The highest-risk vendor answer is a broad tool connection with vague assurance that the agent “knows when to ask.”

Ask:

  • Does the agent act as the user, as a service account, or through delegated workflow authority?
  • Can authority differ by tool and action class?
  • Are permissions checked at runtime or only during setup?
  • Can users grant excessive access accidentally?
  • Can admins see which agents have which scopes?
  • Can a terminated user leave active agent permissions behind?

User-scoped authority can reduce blast radius. Service accounts can improve stability. Neither is automatically right. The buyer needs to know which model is used and why.

Ask whether the audit record includes:

  • original user instruction;
  • system and policy context;
  • retrieved sources and files;
  • model route;
  • tool calls;
  • tool inputs and outputs;
  • approval requests and decisions;
  • final output;
  • side effects in external systems;
  • errors, retries, and rollback events.

If the audit trail only stores final messages, the product is hard to govern.

7. Evaluation and release-control questions

Section titled “7. Evaluation and release-control questions”

Ask:

  • Does the vendor provide eval tooling, trace sampling, or quality review workflows?
  • Can the customer build workflow-specific eval datasets?
  • Are model, prompt, and tool changes versioned?
  • Can changes be canaried?
  • Can the customer roll back prompts, tools, model routes, or workflow versions?
  • What quality metrics are available beyond user thumbs-up?
  • Can security or compliance teams review high-risk workflows before release?

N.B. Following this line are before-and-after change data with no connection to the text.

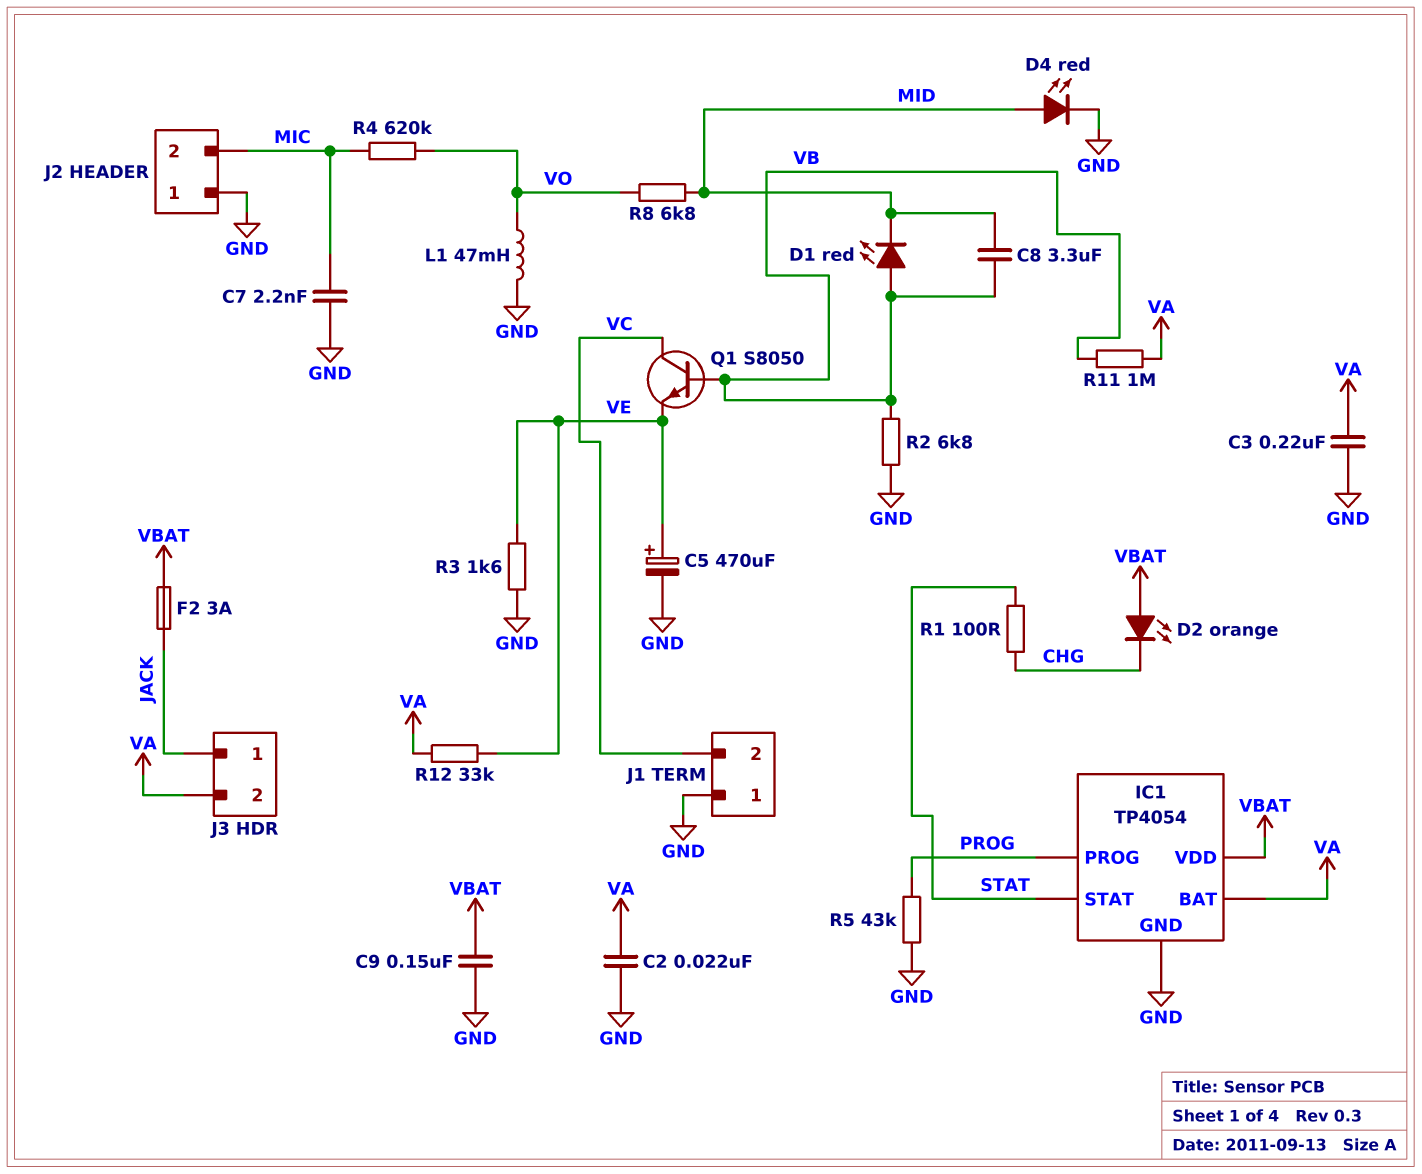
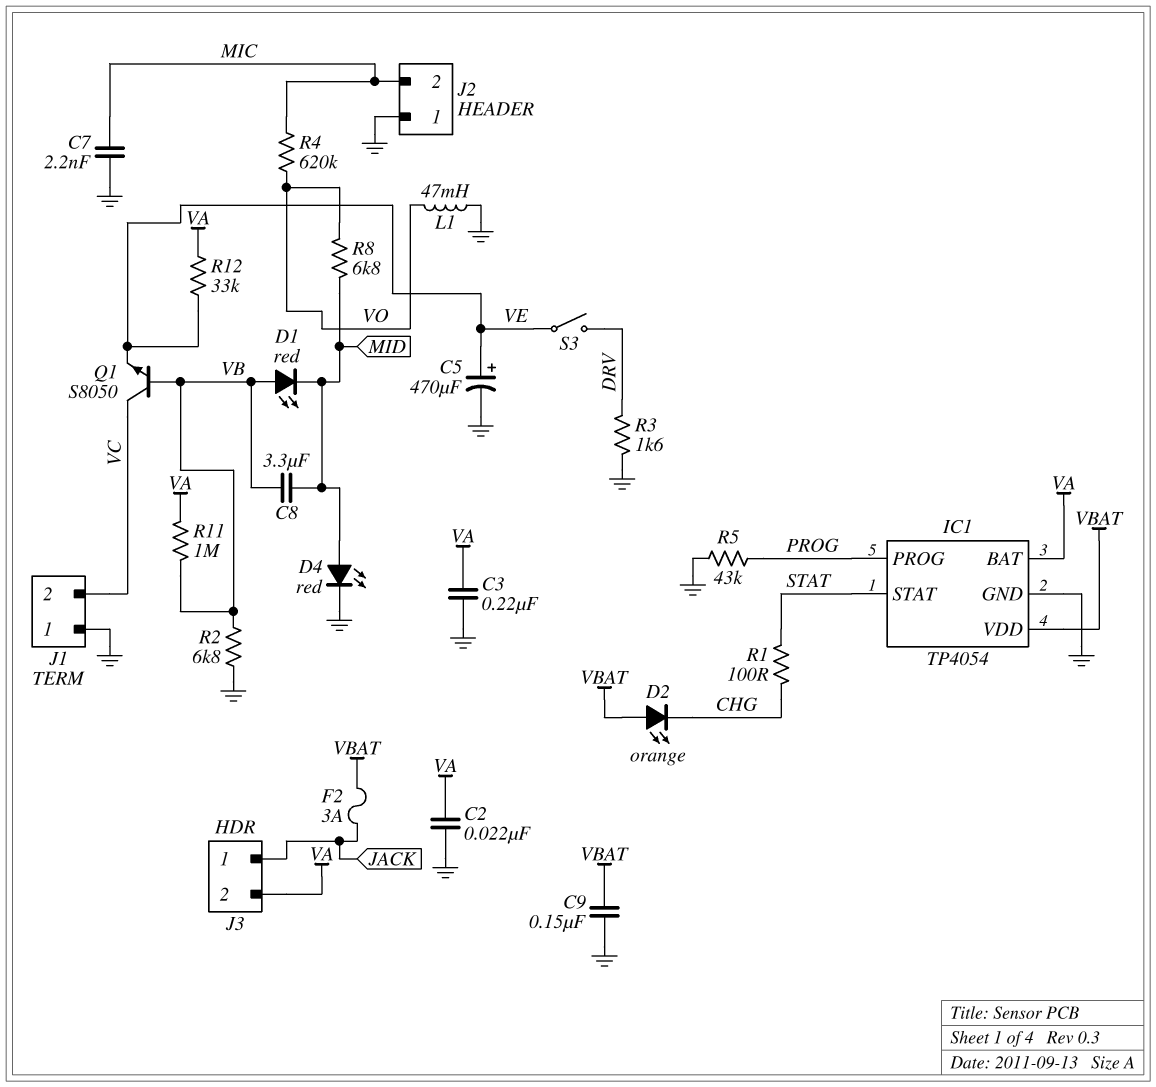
R3: 1.6k (GND, VE) -> 1.6k (DRV, GND)
S3: none -> switch (DRV, VE)

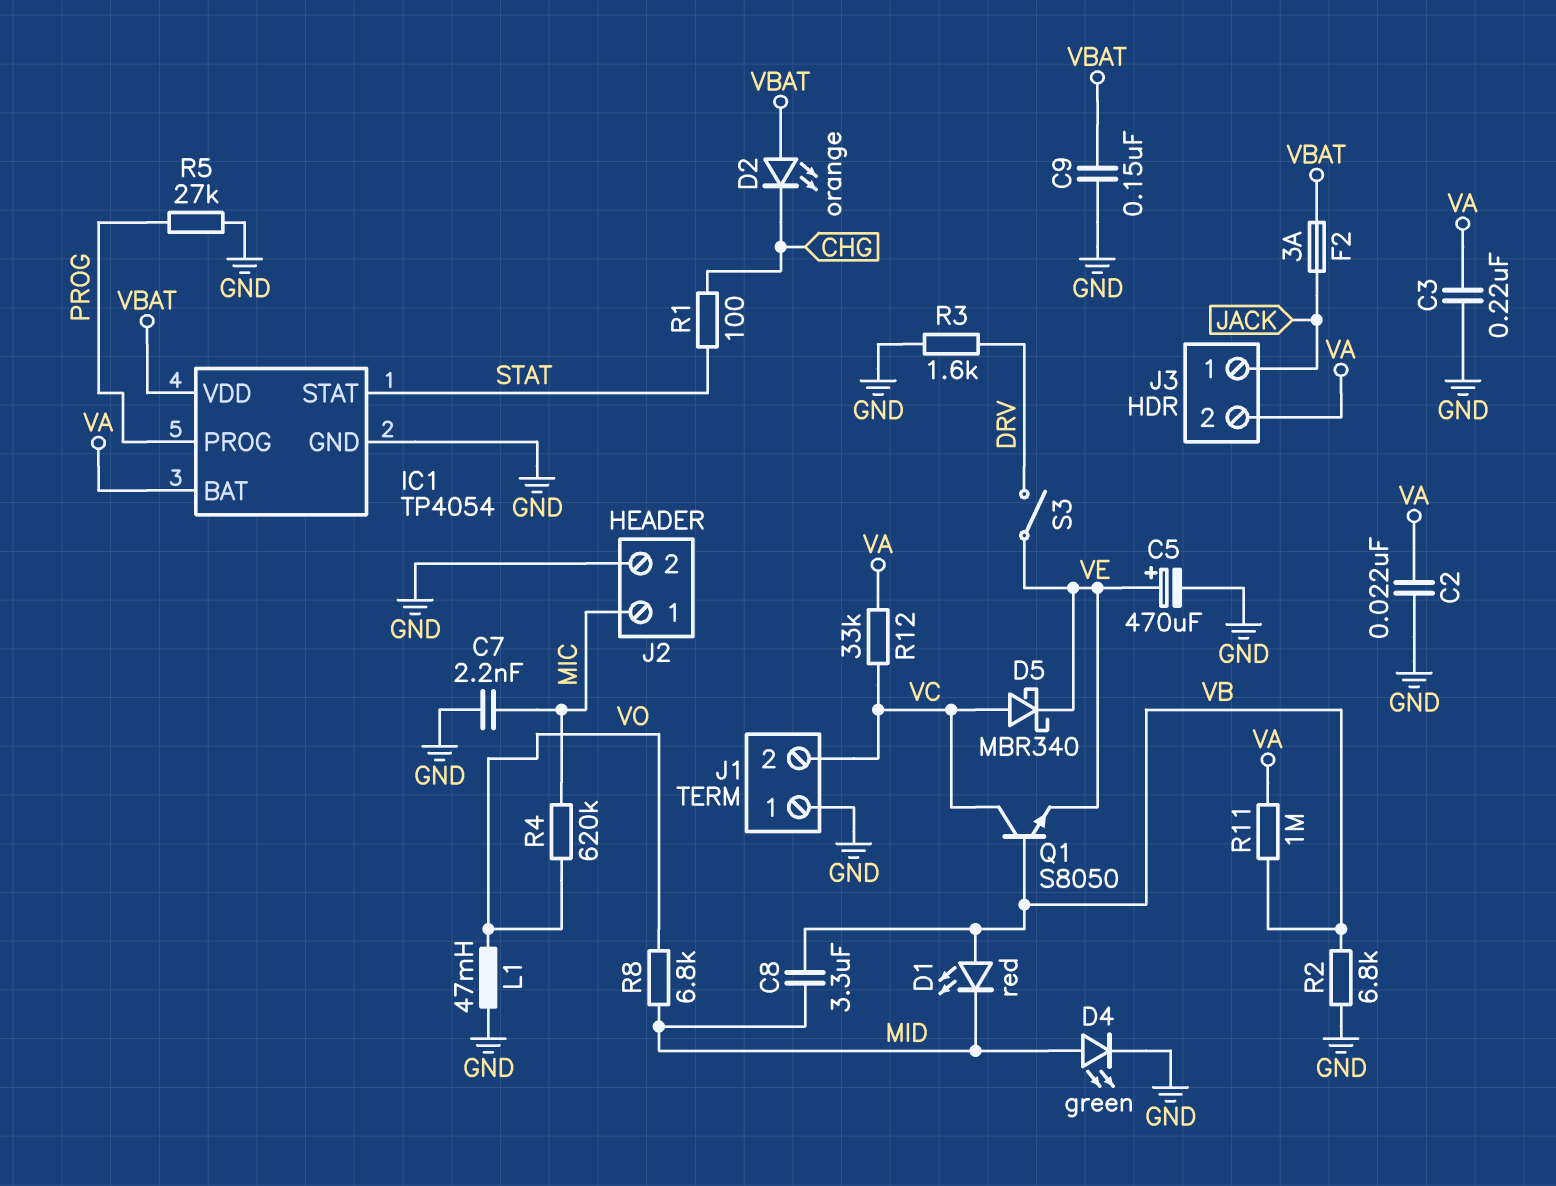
D4: LED red (A MID, K GND) -> LED green (A MID, K GND)
D5: none -> schottky MBR340 (A VC, K VE)
J2 pin 1: GND -> MIC
J2 pin 2: MIC -> GND
R5: 43k (GND, PROG) -> 27k (GND, PROG)
R12: 33k (VA, VE) -> 33k (VA, VC)

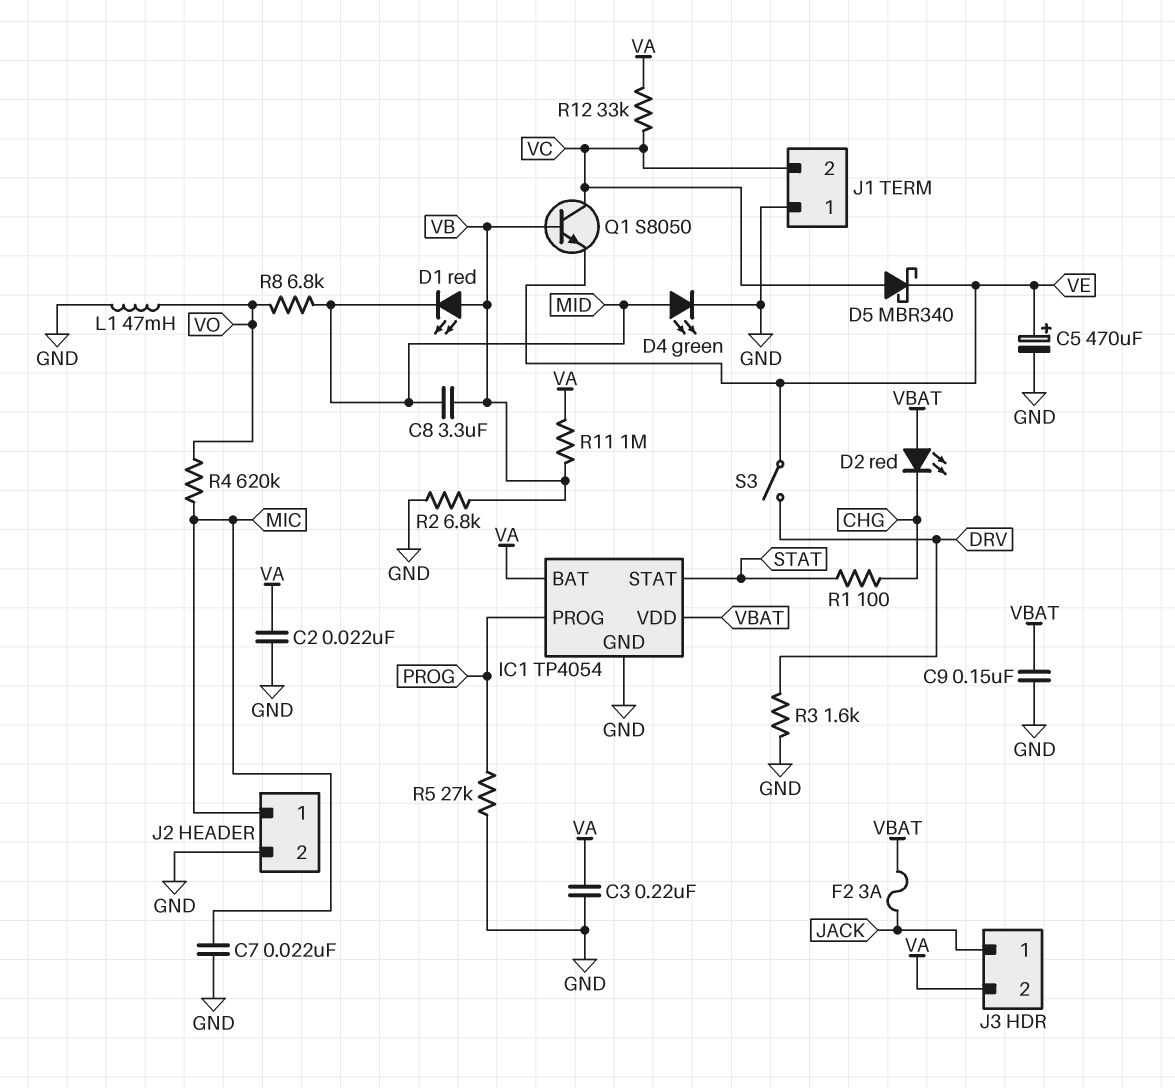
C7: 2.2nF (GND, MIC) -> 22nF (GND, MIC)
D2: LED orange (A VBAT, K CHG) -> LED red (A VBAT, K CHG)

Agent quality should be measured at the workflow level. A vendor that only reports answer satisfaction may miss tool failures and unsafe side effects.

Ask:

  • What happens if the agent sends the wrong message, changes the wrong record, leaks data, creates bad code, or loops through tools?
  • Can the vendor help reconstruct the trace?
  • Can a customer disable one workflow without disabling the whole product?
  • Are there incident severity levels?
  • What customer notification commitments exist?
  • How are post-incident fixes turned into evals or guardrails?

Production agents need incident response because failures are operational, not only conversational.

Budget design can create security pressure. Ask:

  • Are premium models, tool calls, search, and trace retention priced separately?
  • Can admins set usage budgets by team, workflow, or risk class?
  • Are overages visible before they become invoices?
  • Does the vendor charge for audit retention, eval runs, or reviewer seats?
  • Can low-risk workflows use cheaper lanes while sensitive workflows use stronger controls?

Unexpected cost often causes teams to disable review, logging, or evals. That is a governance problem.

Use this scoring model:

ScoreMeaning
0Vendor cannot answer clearly
1Vendor has a general policy but no workflow-specific control
2Vendor has configurable controls but weak evidence or logs
3Vendor has clear controls, trace evidence, admin visibility, and rollback

Any vendor scoring 0 on data access, tool authority, identity, or audit trails should not be used for high-consequence agent workflows.